== TO DO ==
Copy each line in the data below that contains the word "right".

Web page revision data
+===+
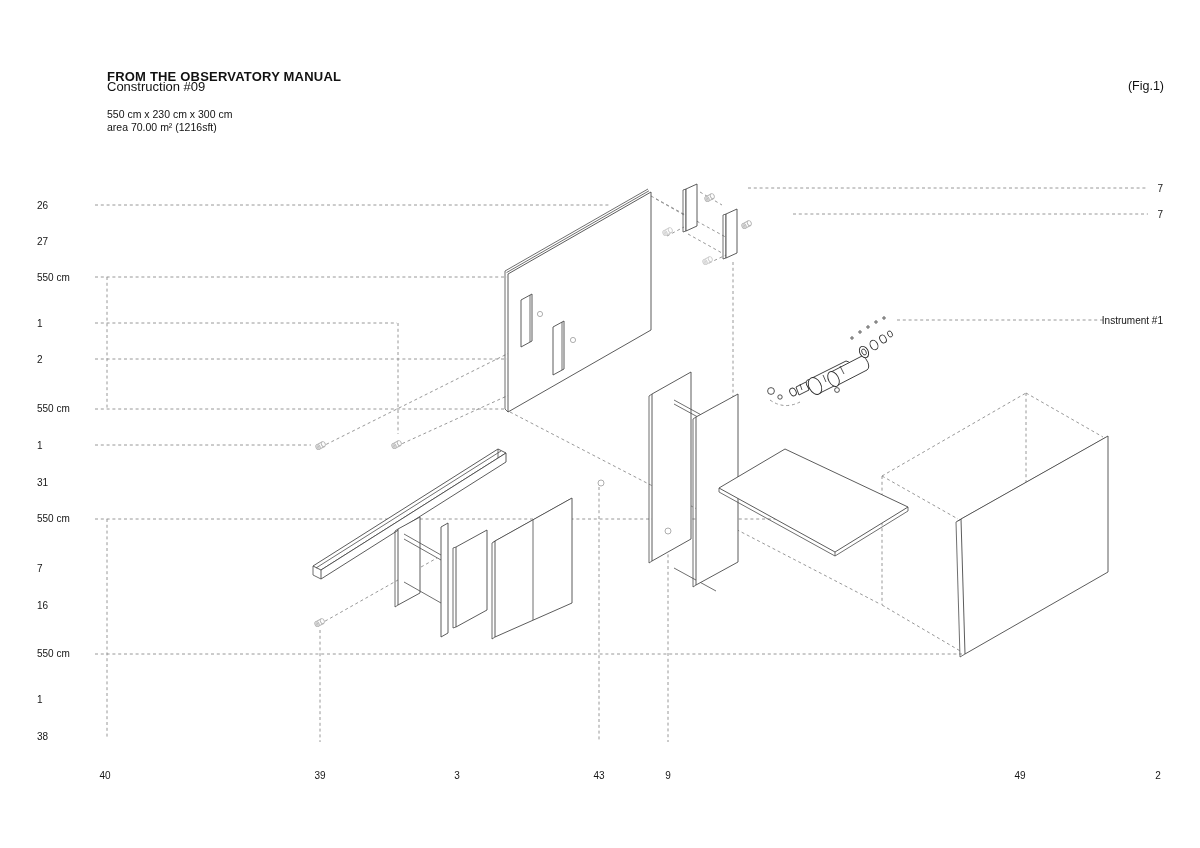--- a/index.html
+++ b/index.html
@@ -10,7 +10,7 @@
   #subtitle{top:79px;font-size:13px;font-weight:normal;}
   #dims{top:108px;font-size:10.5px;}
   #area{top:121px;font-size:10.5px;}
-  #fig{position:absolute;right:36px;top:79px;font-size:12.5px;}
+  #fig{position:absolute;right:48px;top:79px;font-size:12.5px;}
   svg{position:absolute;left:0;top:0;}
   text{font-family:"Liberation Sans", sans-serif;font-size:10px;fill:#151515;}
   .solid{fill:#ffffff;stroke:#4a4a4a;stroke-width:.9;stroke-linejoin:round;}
+===+
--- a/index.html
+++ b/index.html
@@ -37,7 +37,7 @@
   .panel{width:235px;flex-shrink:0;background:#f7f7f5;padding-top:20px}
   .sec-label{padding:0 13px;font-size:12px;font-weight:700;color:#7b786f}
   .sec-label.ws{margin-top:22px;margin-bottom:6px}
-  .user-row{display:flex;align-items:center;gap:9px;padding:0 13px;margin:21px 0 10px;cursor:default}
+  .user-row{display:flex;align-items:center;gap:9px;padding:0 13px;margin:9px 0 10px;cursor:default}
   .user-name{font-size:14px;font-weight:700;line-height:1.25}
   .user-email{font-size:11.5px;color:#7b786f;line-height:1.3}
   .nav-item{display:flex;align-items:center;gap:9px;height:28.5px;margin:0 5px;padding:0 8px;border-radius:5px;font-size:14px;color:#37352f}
+===+
== RESPONSE TO THIS TASK ==
-  #fig{position:absolute;right:36px;top:79px;font-size:12.5px;}
+  #fig{position:absolute;right:48px;top:79px;font-size:12.5px;}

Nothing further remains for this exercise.